BEGIN
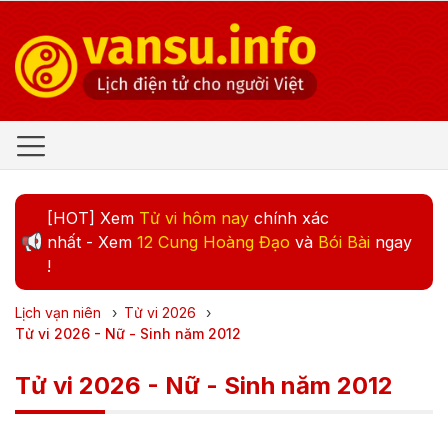
[HOT] Xem
Tử vi hôm nay
chính xác
nhất - Xem
12 Cung Hoàng Đạo
và
Bói Bài
ngay
!
Lịch vạn niên
›
Tử vi
2026
›
Tử vi 2026 - Nữ - Sinh năm 2012
Tử vi 2026 - Nữ - Sinh năm 2012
END
§ **Aim of the task**
Each line of the data above is to be output exactly; the pictures are not to appear.

§ **Answer area**
[HOT] Xem
Tử vi hôm nay
chính xác
nhất - Xem
12 Cung Hoàng Đạo
và
Bói Bài
ngay
!
Lịch vạn niên
›
Tử vi
2026
›
Tử vi 2026 - Nữ - Sinh năm 2012
Tử vi 2026 - Nữ - Sinh năm 2012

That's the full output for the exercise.